TASK BRIEF
Hand back every line from the beginning of the data below through the line containing "R: What does", word for word and free of pictures.

INFORMATION GIVEN
◆ ◆ ◆ ◆ ◆ ◆ ◆

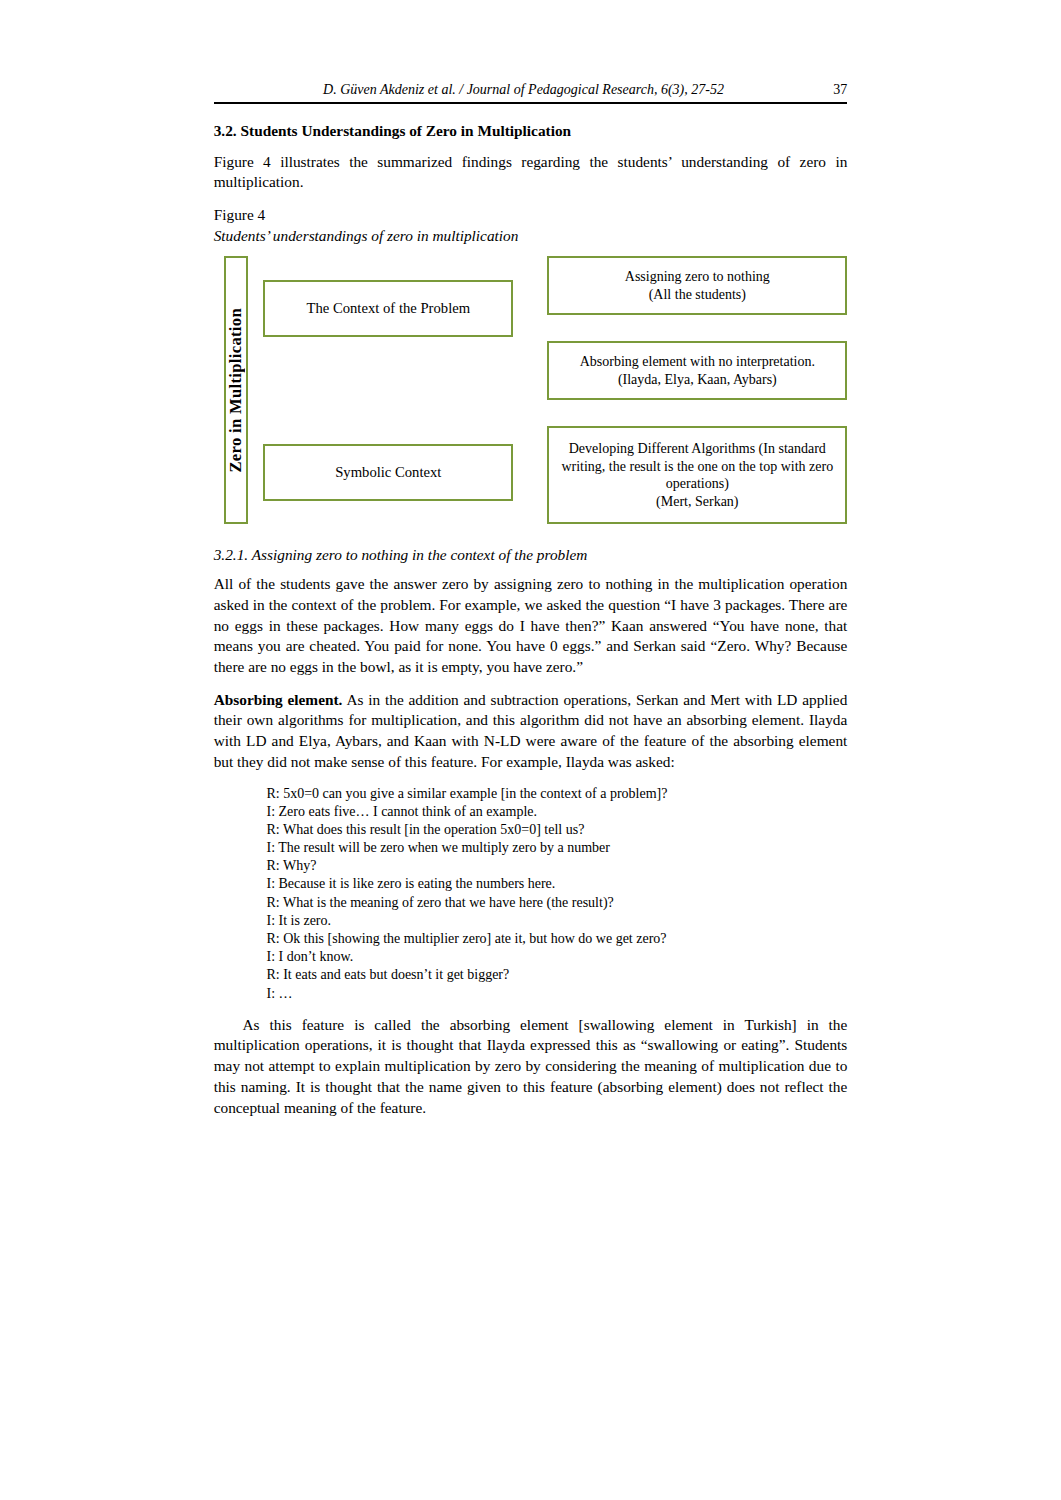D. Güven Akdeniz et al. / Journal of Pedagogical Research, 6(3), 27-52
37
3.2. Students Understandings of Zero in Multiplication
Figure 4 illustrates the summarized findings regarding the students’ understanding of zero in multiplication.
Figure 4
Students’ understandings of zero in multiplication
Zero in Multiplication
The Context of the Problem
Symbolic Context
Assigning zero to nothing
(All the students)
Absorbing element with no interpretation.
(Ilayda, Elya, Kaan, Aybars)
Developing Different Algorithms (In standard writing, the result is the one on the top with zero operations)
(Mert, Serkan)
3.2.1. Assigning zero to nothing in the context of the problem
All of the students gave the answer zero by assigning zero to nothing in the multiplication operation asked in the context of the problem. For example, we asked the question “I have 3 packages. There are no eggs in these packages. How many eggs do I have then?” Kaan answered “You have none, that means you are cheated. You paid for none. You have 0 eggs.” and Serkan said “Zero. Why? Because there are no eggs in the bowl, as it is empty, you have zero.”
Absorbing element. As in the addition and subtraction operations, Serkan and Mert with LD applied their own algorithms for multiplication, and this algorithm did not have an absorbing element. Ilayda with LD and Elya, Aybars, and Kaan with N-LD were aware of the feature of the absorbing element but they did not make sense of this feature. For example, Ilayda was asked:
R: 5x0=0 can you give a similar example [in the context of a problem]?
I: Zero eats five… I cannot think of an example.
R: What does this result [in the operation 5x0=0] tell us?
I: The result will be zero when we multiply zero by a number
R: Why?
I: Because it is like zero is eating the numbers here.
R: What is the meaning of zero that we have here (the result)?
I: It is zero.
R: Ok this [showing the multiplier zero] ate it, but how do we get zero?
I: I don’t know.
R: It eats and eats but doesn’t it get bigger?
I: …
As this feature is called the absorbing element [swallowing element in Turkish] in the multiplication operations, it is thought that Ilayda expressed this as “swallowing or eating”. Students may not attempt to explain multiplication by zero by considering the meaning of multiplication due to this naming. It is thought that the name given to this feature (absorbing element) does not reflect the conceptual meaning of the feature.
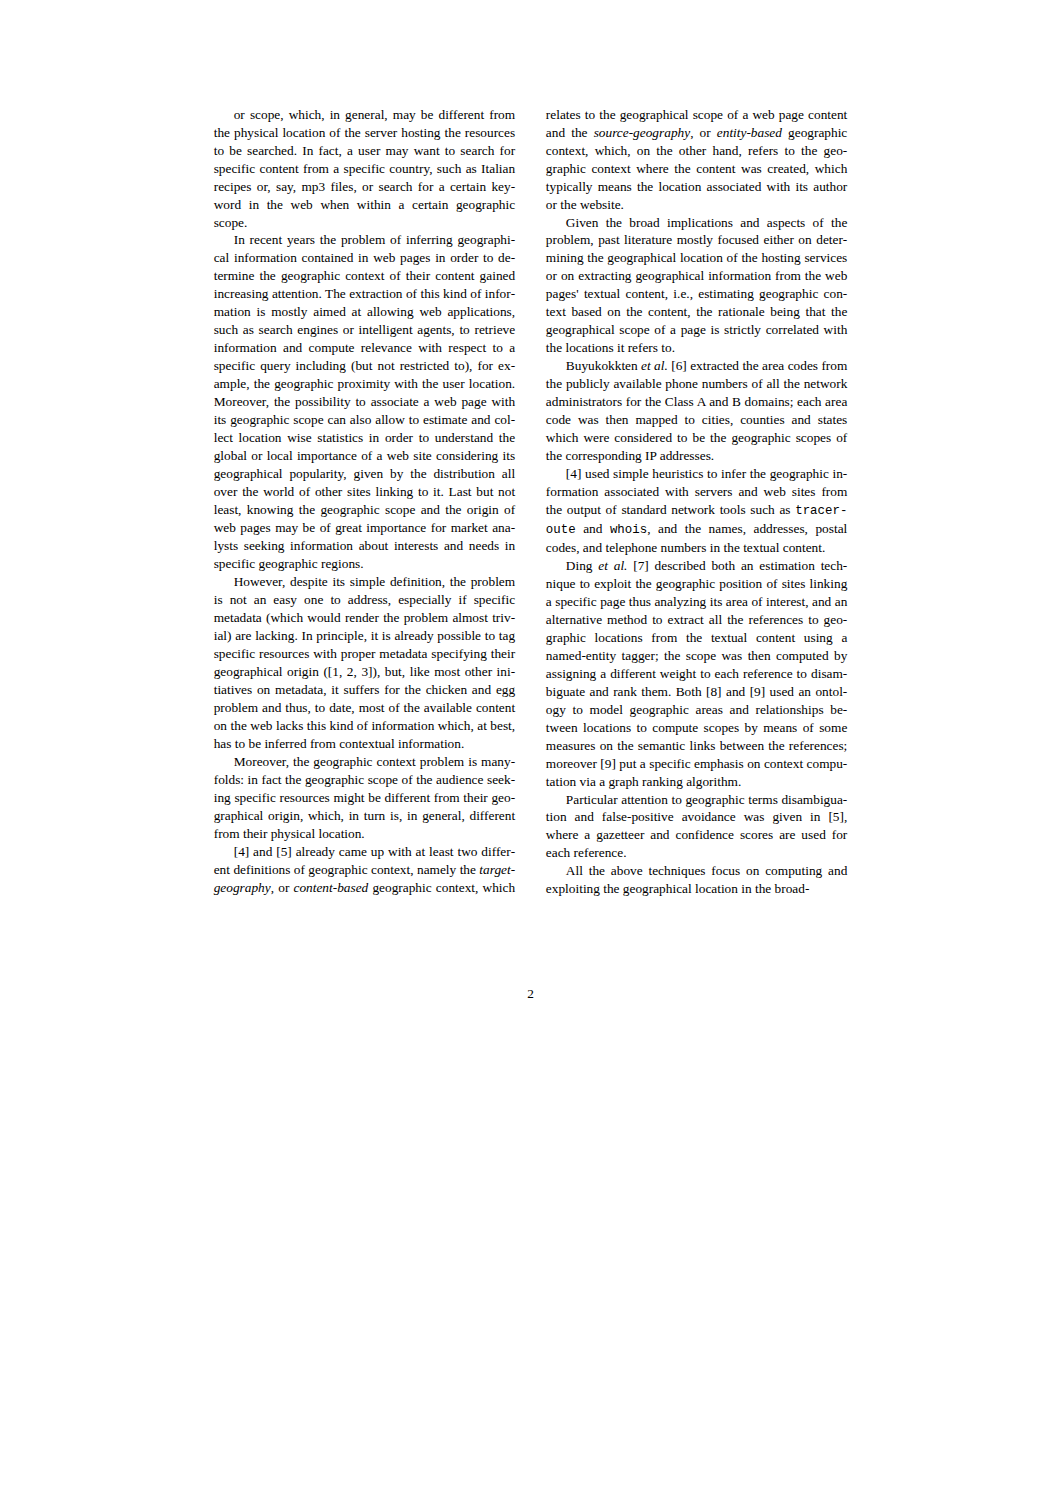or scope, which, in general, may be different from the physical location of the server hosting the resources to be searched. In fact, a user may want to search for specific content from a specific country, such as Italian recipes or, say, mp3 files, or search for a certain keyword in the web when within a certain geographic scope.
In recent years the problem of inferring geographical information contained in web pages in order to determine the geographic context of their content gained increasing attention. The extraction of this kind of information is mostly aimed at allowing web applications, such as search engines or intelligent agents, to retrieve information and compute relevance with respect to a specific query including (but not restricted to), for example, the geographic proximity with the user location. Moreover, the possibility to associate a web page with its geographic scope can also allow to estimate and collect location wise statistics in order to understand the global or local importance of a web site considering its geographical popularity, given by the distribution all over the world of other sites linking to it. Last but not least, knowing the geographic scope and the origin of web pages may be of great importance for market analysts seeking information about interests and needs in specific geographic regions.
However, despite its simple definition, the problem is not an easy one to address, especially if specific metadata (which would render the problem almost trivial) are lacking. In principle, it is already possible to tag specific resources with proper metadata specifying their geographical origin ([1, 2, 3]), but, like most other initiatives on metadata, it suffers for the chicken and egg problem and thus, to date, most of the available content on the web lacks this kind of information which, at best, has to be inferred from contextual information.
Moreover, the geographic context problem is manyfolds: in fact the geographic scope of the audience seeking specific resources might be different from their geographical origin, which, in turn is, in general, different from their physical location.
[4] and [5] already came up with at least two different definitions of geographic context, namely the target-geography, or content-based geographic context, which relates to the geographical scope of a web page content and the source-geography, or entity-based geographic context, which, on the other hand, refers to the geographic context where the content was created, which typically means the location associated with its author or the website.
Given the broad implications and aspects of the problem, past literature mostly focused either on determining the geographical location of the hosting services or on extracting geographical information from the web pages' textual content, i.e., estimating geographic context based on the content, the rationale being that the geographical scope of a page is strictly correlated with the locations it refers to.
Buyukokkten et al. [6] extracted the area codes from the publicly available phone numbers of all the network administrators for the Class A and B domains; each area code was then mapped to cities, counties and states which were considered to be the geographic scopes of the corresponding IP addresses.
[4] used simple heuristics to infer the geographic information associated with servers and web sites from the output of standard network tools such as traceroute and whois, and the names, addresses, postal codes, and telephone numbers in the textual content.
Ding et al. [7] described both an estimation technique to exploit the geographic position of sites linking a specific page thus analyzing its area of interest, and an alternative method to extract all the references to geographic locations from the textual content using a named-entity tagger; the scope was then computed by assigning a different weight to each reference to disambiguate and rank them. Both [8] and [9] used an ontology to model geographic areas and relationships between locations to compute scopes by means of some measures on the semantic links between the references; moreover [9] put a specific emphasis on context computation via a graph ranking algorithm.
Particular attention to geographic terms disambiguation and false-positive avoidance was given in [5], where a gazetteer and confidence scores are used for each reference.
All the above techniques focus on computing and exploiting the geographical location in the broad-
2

◆ ◆ ◆ ◆ ◆ ◆ ◆

WRITTEN RESPONSE
D. Güven Akdeniz et al. / Journal of Pedagogical Research, 6(3), 27-52
37
3.2. Students Understandings of Zero in Multiplication
Figure 4 illustrates the summarized findings regarding the students’ understanding of zero in multiplication.
Figure 4
Students’ understandings of zero in multiplication
Zero in Multiplication
The Context of the Problem
Symbolic Context
Assigning zero to nothing
(All the students)
Absorbing element with no interpretation.
(Ilayda, Elya, Kaan, Aybars)
Developing Different Algorithms (In standard writing, the result is the one on the top with zero operations)
(Mert, Serkan)
3.2.1. Assigning zero to nothing in the context of the problem
All of the students gave the answer zero by assigning zero to nothing in the multiplication operation asked in the context of the problem. For example, we asked the question “I have 3 packages. There are no eggs in these packages. How many eggs do I have then?” Kaan answered “You have none, that means you are cheated. You paid for none. You have 0 eggs.” and Serkan said “Zero. Why? Because there are no eggs in the bowl, as it is empty, you have zero.”
Absorbing element. As in the addition and subtraction operations, Serkan and Mert with LD applied their own algorithms for multiplication, and this algorithm did not have an absorbing element. Ilayda with LD and Elya, Aybars, and Kaan with N-LD were aware of the feature of the absorbing element but they did not make sense of this feature. For example, Ilayda was asked:
R: 5x0=0 can you give a similar example [in the context of a problem]?
I: Zero eats five… I cannot think of an example.
R: What does this result [in the operation 5x0=0] tell us?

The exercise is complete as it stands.